ON CLUSTER cluster_name will be attach to all queries create / drop.

Engines MergeTree and all support replication engines will be replaced to Replicated***('/clickhouse/tables/cluster_name/database.table', '{replica}')

Donations

Donations to this project are going directly to PNixx, the original author of this project:

  • BTC address: 1H3rhpf7WEF5JmMZ3PVFMQc7Hm29THgUfN
  • ETH address: 0x6F094365A70fe7836A633d2eE80A1FA9758234d5
  • XMR address: 42gP71qLB5M43RuDnrQ3vSJFFxis9Kw9VMURhpx9NLQRRwNvaZRjm2TFojAMC8Fk1BQhZNKyWhoyJSn5Ak9kppgZPjE17Zh
  • TON address: UQBt0-s1igIpJoEup0B1yAUkZ56rzbpruuAjNhQ26MVCaNlC

Development

After checking out the repo, run bin/setup to install dependencies. You can also run bin/console for an interactive prompt that will allow you to experiment.

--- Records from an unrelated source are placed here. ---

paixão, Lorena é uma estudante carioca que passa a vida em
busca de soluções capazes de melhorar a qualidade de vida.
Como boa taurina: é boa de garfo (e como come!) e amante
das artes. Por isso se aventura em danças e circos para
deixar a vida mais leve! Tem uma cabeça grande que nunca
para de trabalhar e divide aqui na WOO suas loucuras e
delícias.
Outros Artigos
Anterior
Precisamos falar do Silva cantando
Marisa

To install this gem onto your local machine, run bundle exec rake install. To release a new version, update the version number in version.rb, and then run bundle exec rake release, which will create a git tag for the version, push git commits and tags, and push the .gem file to rubygems.org.

Testing github actions:

act

Contributing

Bug reports and pull requests are welcome on GitHub at https://github.com/pnixx/clickhouse-activerecord. This project is intended to be a safe, welcoming space for collaboration, and contributors are expected to adhere to the Contributor Covenant code of conduct.

License

The gem is available as open source under the terms of the MIT License.